====== Task material ======

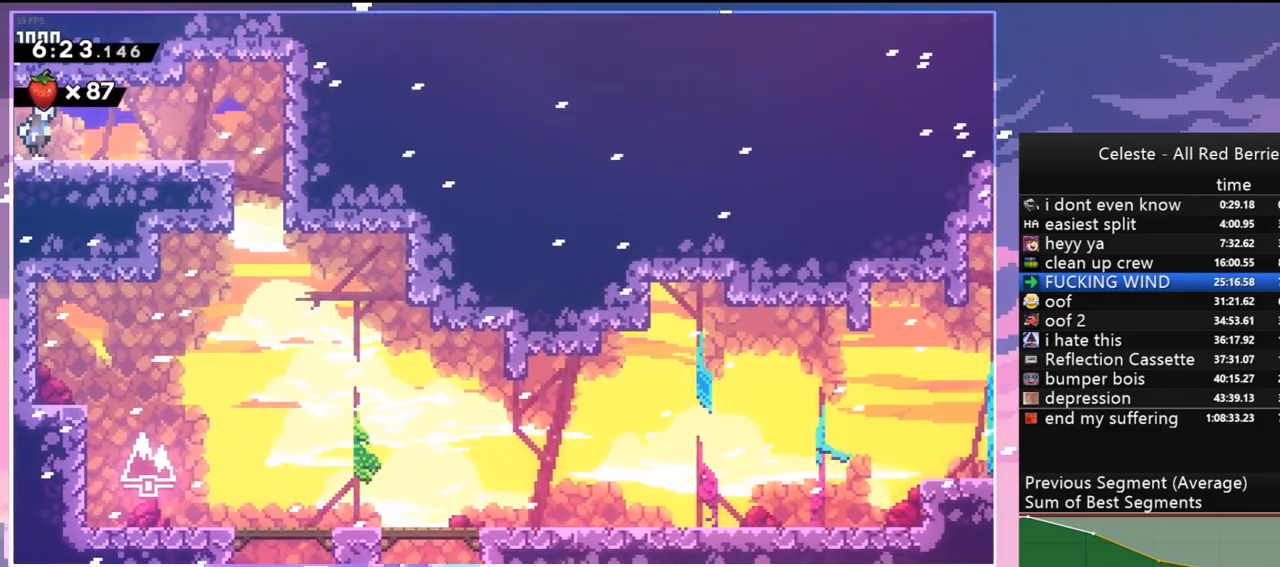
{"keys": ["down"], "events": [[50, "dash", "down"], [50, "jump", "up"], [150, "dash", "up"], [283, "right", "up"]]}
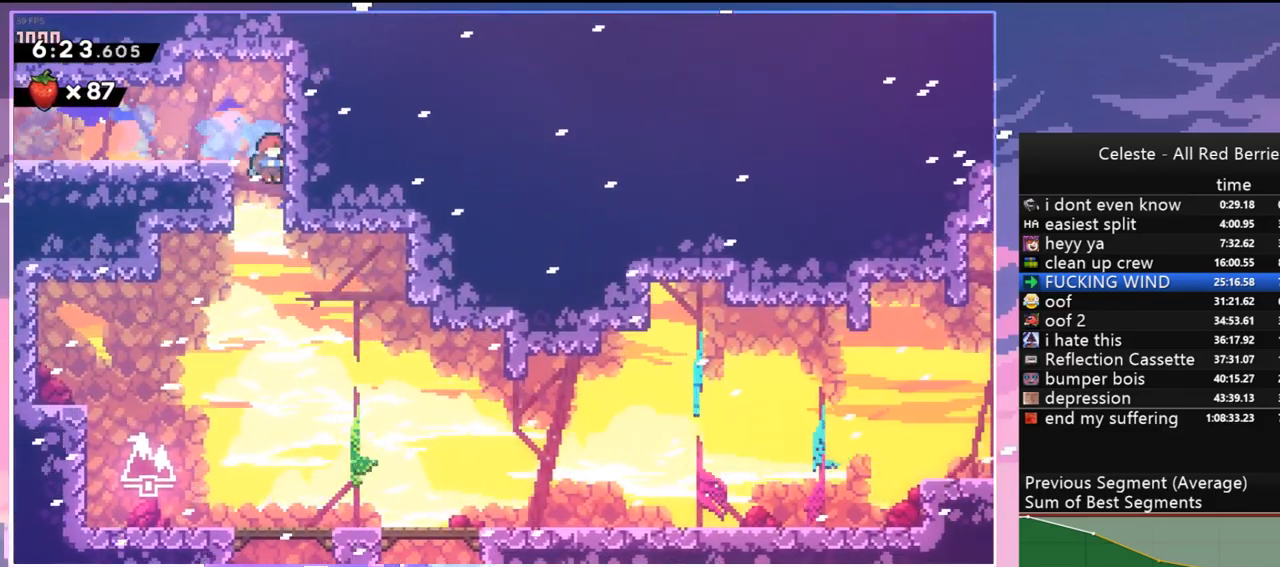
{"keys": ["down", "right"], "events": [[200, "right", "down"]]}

======
====== Task material ======

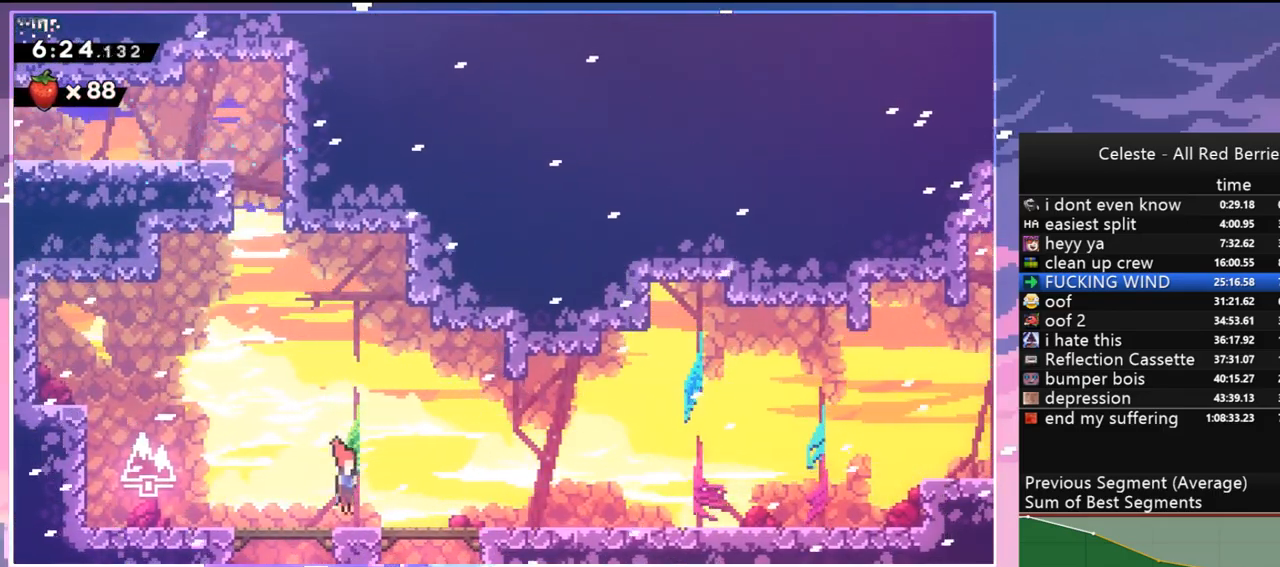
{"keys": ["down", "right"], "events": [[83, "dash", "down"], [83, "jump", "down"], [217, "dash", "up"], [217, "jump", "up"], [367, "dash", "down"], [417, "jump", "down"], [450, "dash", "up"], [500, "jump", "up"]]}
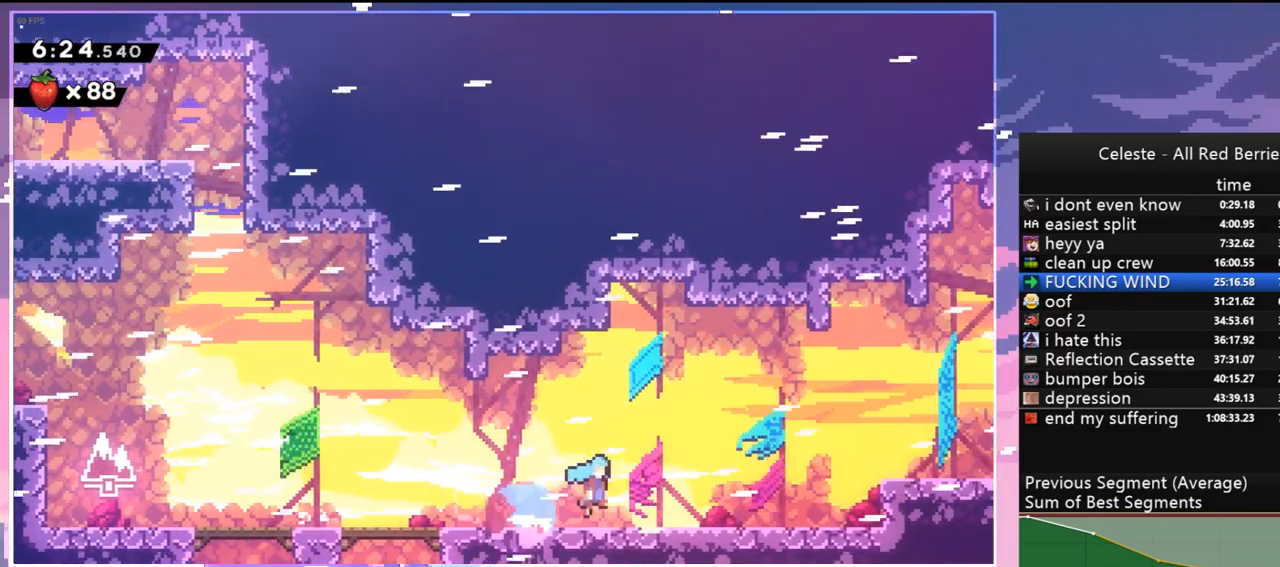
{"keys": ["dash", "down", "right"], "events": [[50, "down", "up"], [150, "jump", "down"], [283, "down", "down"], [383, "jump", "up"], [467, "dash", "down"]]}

======

*Work to complete*:
The expected result is every line from the material above that includes "dash".

*Result of the task*:
{"keys": ["down"], "events": [[50, "dash", "down"], [50, "jump", "up"], [150, "dash", "up"], [283, "right", "up"]]}
{"keys": ["down", "right"], "events": [[83, "dash", "down"], [83, "jump", "down"], [217, "dash", "up"], [217, "jump", "up"], [367, "dash", "down"], [417, "jump", "down"], [450, "dash", "up"], [500, "jump", "up"]]}
{"keys": ["dash", "down", "right"], "events": [[50, "down", "up"], [150, "jump", "down"], [283, "down", "down"], [383, "jump", "up"], [467, "dash", "down"]]}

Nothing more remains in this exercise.